* Exercise directions *
The entries are to be repeated verbatim, with nothing left out.

● ● ● ●

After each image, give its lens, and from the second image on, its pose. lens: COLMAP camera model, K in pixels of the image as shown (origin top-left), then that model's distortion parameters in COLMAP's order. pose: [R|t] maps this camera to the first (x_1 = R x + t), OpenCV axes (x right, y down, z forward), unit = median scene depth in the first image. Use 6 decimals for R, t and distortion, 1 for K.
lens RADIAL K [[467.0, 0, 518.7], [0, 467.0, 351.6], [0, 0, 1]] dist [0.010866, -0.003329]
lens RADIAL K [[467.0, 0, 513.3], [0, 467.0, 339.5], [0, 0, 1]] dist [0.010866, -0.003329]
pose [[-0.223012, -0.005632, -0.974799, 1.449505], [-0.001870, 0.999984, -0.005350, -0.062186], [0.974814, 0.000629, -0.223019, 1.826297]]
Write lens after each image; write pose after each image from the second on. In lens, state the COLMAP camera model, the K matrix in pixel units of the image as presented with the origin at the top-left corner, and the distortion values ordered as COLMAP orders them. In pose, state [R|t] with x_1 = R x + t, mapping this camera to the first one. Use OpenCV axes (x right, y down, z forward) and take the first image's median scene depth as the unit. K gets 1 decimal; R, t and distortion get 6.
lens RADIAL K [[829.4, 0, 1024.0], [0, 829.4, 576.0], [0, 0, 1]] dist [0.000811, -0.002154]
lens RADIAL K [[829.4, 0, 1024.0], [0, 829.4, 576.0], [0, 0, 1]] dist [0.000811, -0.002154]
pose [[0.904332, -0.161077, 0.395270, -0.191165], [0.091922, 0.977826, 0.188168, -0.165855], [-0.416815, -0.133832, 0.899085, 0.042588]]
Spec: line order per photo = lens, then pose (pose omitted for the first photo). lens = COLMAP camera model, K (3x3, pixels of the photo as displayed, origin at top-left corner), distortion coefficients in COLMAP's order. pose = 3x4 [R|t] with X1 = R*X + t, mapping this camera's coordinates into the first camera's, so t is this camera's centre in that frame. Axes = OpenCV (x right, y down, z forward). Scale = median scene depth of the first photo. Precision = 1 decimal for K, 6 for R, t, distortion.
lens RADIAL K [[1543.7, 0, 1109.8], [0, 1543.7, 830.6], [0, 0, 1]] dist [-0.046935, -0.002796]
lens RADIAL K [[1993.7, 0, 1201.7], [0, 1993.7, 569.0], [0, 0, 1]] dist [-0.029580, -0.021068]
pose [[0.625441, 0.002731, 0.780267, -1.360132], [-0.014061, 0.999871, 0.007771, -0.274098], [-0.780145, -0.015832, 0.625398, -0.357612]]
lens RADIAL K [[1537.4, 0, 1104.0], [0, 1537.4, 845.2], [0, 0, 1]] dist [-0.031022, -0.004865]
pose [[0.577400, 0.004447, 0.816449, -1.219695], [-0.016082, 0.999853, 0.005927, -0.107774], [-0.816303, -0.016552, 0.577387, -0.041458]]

● ● ● ●

* Solution for this task *
After each image, give its lens, and from the second image on, its pose. lens: COLMAP camera model, K in pixels of the image as shown (origin top-left), then that model's distortion parameters in COLMAP's order. pose: [R|t] maps this camera to the first (x_1 = R x + t), OpenCV axes (x right, y down, z forward), unit = median scene depth in the first image. Use 6 decimals for R, t and distortion, 1 for K.
lens RADIAL K [[467.0, 0, 518.7], [0, 467.0, 351.6], [0, 0, 1]] dist [0.010866, -0.003329]
lens RADIAL K [[467.0, 0, 513.3], [0, 467.0, 339.5], [0, 0, 1]] dist [0.010866, -0.003329]
pose [[-0.223012, -0.005632, -0.974799, 1.449505], [-0.001870, 0.999984, -0.005350, -0.062186], [0.974814, 0.000629, -0.223019, 1.826297]]
Write lens after each image; write pose after each image from the second on. In lens, state the COLMAP camera model, the K matrix in pixel units of the image as presented with the origin at the top-left corner, and the distortion values ordered as COLMAP orders them. In pose, state [R|t] with x_1 = R x + t, mapping this camera to the first one. Use OpenCV axes (x right, y down, z forward) and take the first image's median scene depth as the unit. K gets 1 decimal; R, t and distortion get 6.
lens RADIAL K [[829.4, 0, 1024.0], [0, 829.4, 576.0], [0, 0, 1]] dist [0.000811, -0.002154]
lens RADIAL K [[829.4, 0, 1024.0], [0, 829.4, 576.0], [0, 0, 1]] dist [0.000811, -0.002154]
pose [[0.904332, -0.161077, 0.395270, -0.191165], [0.091922, 0.977826, 0.188168, -0.165855], [-0.416815, -0.133832, 0.899085, 0.042588]]
Spec: line order per photo = lens, then pose (pose omitted for the first photo). lens = COLMAP camera model, K (3x3, pixels of the photo as displayed, origin at top-left corner), distortion coefficients in COLMAP's order. pose = 3x4 [R|t] with X1 = R*X + t, mapping this camera's coordinates into the first camera's, so t is this camera's centre in that frame. Axes = OpenCV (x right, y down, z forward). Scale = median scene depth of the first photo. Precision = 1 decimal for K, 6 for R, t, distortion.
lens RADIAL K [[1543.7, 0, 1109.8], [0, 1543.7, 830.6], [0, 0, 1]] dist [-0.046935, -0.002796]
lens RADIAL K [[1993.7, 0, 1201.7], [0, 1993.7, 569.0], [0, 0, 1]] dist [-0.029580, -0.021068]
pose [[0.625441, 0.002731, 0.780267, -1.360132], [-0.014061, 0.999871, 0.007771, -0.274098], [-0.780145, -0.015832, 0.625398, -0.357612]]
lens RADIAL K [[1537.4, 0, 1104.0], [0, 1537.4, 845.2], [0, 0, 1]] dist [-0.031022, -0.004865]
pose [[0.577400, 0.004447, 0.816449, -1.219695], [-0.016082, 0.999853, 0.005927, -0.107774], [-0.816303, -0.016552, 0.577387, -0.041458]]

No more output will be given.